#### [Exercise text]
Start of Block

Firms attack single market action plan

Author (Person)
Series Title
Series Details Vol 5, No.45, 9.12.99, p21
Publication Date 09/12/1999
Content Type

Date: 09/12/1999

By Renée Cordes

WHEN they meet in Helsinki this weekend, EU leaders will give their blessing to the European Commission's ambitious strategy for filling the gaps in the Union's internal market over the next five years.

The blueprint for achieving a well-functioning single market centres on four over-riding objectives: improving citizens' quality of life; enhancing the efficiency of the EU's product and capital markets; improving the business environment; and exploiting the achievements of the internal market to date in a changing world.

While these may seem, at first glance, to be relatively simple goals for a five-year action plan, the Commission's strategy paper also includes a comprehensive list of short-term targets to be met over the next 18 months.

Before the action plan has even been formally launched, European business lobby groups are urging the Commission to whittle down the list and concentrate most of its attention on a few key problem areas.

"We think it is very good to have an action plan, but we stress the need for a focus," said Wytze Russchen, spokesman for the European employers' organisation UNICE. "If you start with everything at the same time, it is difficult to say where you end up. If you start with concrete priorities, you can be more successful."

The Commission's strategy envisages getting agreement within the next six months on several highly-controversial pieces of proposed legislation, including the planned EU-wide savings tax, measures to boost the use of renewable energy, postal services liberalisation, moves to open up public procurement and four proposals to amend existing EU telecoms legislation - and this is just the tip of the iceberg.

End of Block

#### [Data section]
Start of Block

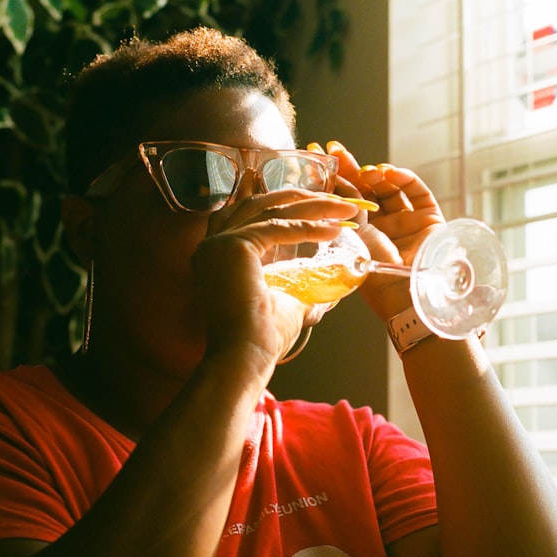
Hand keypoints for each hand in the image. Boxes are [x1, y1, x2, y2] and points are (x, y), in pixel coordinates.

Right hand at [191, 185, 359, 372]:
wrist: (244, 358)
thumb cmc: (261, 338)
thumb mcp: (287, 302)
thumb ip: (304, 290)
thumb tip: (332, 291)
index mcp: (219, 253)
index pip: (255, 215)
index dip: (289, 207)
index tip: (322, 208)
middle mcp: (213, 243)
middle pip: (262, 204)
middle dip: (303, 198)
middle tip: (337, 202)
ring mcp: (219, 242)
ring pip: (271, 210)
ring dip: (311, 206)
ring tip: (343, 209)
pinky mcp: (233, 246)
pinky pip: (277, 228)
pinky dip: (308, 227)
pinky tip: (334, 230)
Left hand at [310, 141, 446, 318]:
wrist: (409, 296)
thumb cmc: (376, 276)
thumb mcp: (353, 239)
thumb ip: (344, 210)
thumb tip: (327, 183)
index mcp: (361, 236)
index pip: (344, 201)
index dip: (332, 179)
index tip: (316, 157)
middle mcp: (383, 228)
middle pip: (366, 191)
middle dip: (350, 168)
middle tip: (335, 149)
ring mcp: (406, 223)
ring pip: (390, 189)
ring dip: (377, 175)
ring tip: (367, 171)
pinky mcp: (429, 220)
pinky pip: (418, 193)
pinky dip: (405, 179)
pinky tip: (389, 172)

End of Block
Start of Block

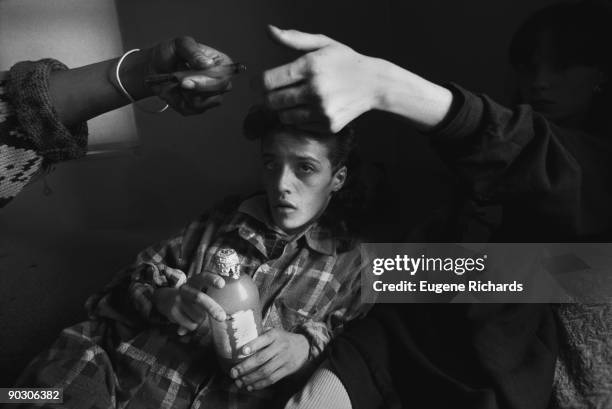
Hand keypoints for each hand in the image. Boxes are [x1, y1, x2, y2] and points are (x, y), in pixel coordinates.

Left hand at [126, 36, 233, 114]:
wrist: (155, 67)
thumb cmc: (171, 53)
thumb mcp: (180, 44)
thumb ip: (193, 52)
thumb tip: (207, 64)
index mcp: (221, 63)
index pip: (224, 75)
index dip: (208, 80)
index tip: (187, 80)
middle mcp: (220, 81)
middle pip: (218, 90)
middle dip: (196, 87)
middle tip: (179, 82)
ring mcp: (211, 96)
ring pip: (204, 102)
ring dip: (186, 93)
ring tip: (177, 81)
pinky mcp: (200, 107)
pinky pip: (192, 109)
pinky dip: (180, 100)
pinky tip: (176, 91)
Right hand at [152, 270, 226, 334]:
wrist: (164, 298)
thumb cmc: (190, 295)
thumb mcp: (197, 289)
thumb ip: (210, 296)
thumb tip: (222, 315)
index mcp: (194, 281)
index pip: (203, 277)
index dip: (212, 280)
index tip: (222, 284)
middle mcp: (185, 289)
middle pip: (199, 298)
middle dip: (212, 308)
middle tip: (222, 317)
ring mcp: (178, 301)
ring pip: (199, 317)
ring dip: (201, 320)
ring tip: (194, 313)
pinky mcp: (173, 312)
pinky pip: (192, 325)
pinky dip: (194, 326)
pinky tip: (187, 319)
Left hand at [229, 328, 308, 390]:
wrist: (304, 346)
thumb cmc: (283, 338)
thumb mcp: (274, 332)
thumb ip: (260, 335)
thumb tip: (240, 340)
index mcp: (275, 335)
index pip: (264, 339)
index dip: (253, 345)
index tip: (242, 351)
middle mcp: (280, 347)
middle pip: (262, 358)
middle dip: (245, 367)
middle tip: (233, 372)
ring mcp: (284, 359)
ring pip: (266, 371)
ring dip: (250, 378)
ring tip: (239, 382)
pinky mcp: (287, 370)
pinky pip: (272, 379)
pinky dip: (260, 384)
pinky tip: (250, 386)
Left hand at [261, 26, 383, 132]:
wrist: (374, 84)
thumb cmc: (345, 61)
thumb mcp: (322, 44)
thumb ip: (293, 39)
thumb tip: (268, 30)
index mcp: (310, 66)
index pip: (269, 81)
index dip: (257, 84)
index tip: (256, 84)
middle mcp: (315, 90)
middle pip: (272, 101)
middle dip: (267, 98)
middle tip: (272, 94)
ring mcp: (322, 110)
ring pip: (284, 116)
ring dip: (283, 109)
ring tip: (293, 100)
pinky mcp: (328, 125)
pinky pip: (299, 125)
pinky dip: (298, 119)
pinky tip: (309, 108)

End of Block

#### [Required work]
a. Translate into French this sentence from the article on the single market action plan: "Before the action plan has even been formally launched, European business lobby groups are urging the Commission to whittle down the list and concentrate most of its attention on a few key problem areas."
b. Update the single market article: reproduce the passage starting with "Before the action" and going on through "key problem areas.", replacing "whittle down" with "shorten".

#### [Results of the tasks]
a. Avant même que le plan d'action ait été officiellement lancé, les groupes de pression des entreprises européennes exhortent la Commission à réduire la liste et à concentrer l'essentiel de son attention sur quelques domaines problématiques clés.

b.
Before the action plan has even been formally launched, European business lobby groups are urging the Commission to shorten the list and concentrate most of its attention on a few key problem areas.